Het is enkele dagen geleden, dat er in de krant een stukje stond over de wachtpost, Siebe die al lang penioen heeft, zou de geschiedenis van die post, waar hij ik denk wel 50 jaar heeft gewoond, op papier zetten.
Siebe had nog meer broers, de eerste die er op volgde, was Douwe, die was genoemd naar de vader van zijn vader.
Dat was een broer van mijn beppe.
Deze Douwe, broer van Siebe, was getrouwd met een zuster van Jantje.
Ze hebben eerst in Tzummarum gewoond.
Hij heeft toen een baan bij de LABO en later bij de FRAM in de garage gehad, als autowasser.
Wat er later gebeurd is, met zijn gezin weet ik nu niet, ze zijn al jaren niet meer in Tzummarum.
Dan was er ook een broer die Huite heette, die was nog ongetrouwd, toen hij bij zijn ouders thuis was, werkten ze met vader Popke in het losse werk, bij de boeren aardappels en bieten aannemen enz.

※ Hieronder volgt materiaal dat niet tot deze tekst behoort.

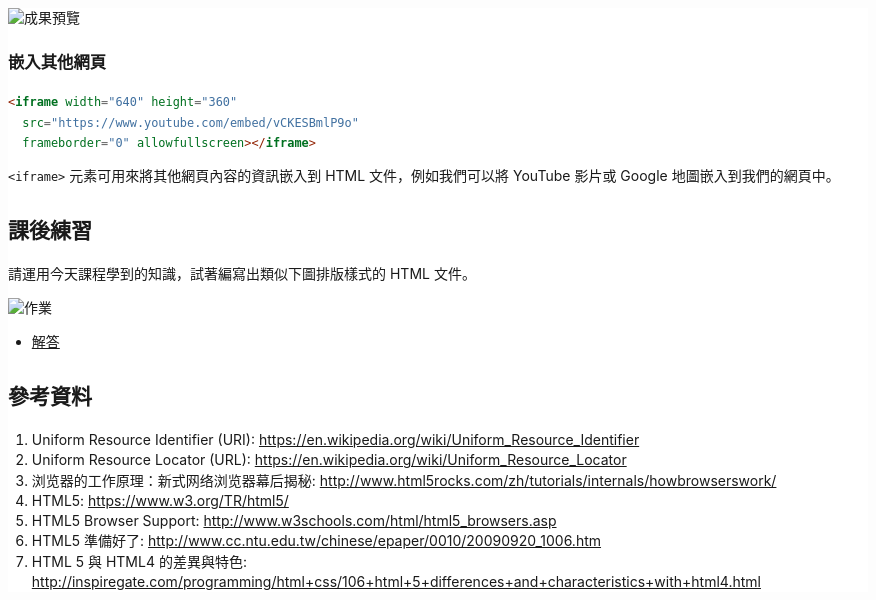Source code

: ![成果預覽](https://dl.dropboxusercontent.com/u/9320006/%E7%B6%B2%E9%A0%81%E6%8E%92%E7%89%88%E7%AF%84%E4%BE%8B.png)

### 嵌入其他網頁

```html
<iframe width="640" height="360"
  src="https://www.youtube.com/embed/vCKESBmlP9o"
  frameborder="0" allowfullscreen></iframe>
```

<iframe width="640" height="360" src="https://www.youtube.com/embed/vCKESBmlP9o" frameborder="0" allowfullscreen></iframe>

`<iframe>` 元素可用來將其他網頁內容的資訊嵌入到 HTML 文件，例如我們可以將 YouTube 影片或 Google 地圖嵌入到我們的網頁中。

## 課後練習

請運用今天課程學到的知識，試著編寫出類似下圖排版樣式的 HTML 文件。

![作業](https://dl.dropboxusercontent.com/u/9320006/%E5%8C%97%E5%95%86%20CDM%20%E5%AF%A6%E7%BF%92%E6%8B%9B%E5%8B%9F%E7%B6%B2%E7%AB%99.png)

+ [解答](sample-01/index.html)

## 參考資料

1. Uniform Resource Identifier (URI): https://en.wikipedia.org/wiki/Uniform_Resource_Identifier
2. Uniform Resource Locator (URL): https://en.wikipedia.org/wiki/Uniform_Resource_Locator
3. 浏览器的工作原理：新式网络浏览器幕后揭秘: http://www.html5rocks.com/zh/tutorials/internals/howbrowserswork/
4. HTML5: https://www.w3.org/TR/html5/
5. HTML5 Browser Support: http://www.w3schools.com/html/html5_browsers.asp
6. HTML5 準備好了:  http://www.cc.ntu.edu.tw/chinese/epaper/0010/20090920_1006.htm
7. HTML 5 與 HTML4 的差異與特色: http://inspiregate.com/programming/html+css/106+html+5+differences+and+characteristics+with+html4.html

Zo hebben ze ook wel bij K.v.d.Weg gewerkt.
Huite is later naar Holland, ik meen naar Rotterdam gegaan, hoe dat nu allemaal zit weet ik niet.
In Tzumrnarum wonen er nog 2 broers, Jan de valk en Reino de Valk, de eerste is getrouwd met Jannigie Sjoukes Vogel, en de andere met Metje Harms Kolthof.
Er was ook nog een dochter, ik meen dat ze Renske heette.
Zij is getrouwd met een Deinema, zijn voornaam is mij niet meer bekend, is me ontschoten.
Ze kwamen toen te wonen aan de Mûntsedyk, daar werd een nieuwe stjelp gebouwd, en er kwam land bij, dat eigendom van zijn familie was, het was meest grasland, niet veel bouw.
Deinema heeft niet zo lang zelf geboerd, hij is toen ziek geworden, ze hadden toen al een knecht, die de zaak drijvende moest houden.
Er waren inmiddets ook al een paar dochtertjes geboren.
Deinema sukkelde echter door, hij is later overleden, en zijn vrouw en beide meisjes bleven achter.
Op aanraden van de familie Deinema is toen besloten, dat ze op het bedrijf zouden blijven.
Hoe lang dat geduurd heeft, weet ik niet, maar ik heb later gehoord dat Renske in Leeuwarden woont, en dat er 4 meisjes waren, ik meende van 2, en haar schoonzuster Rieka, de vrouw van Douwe, die is ook in Leeuwarden gaan wonen.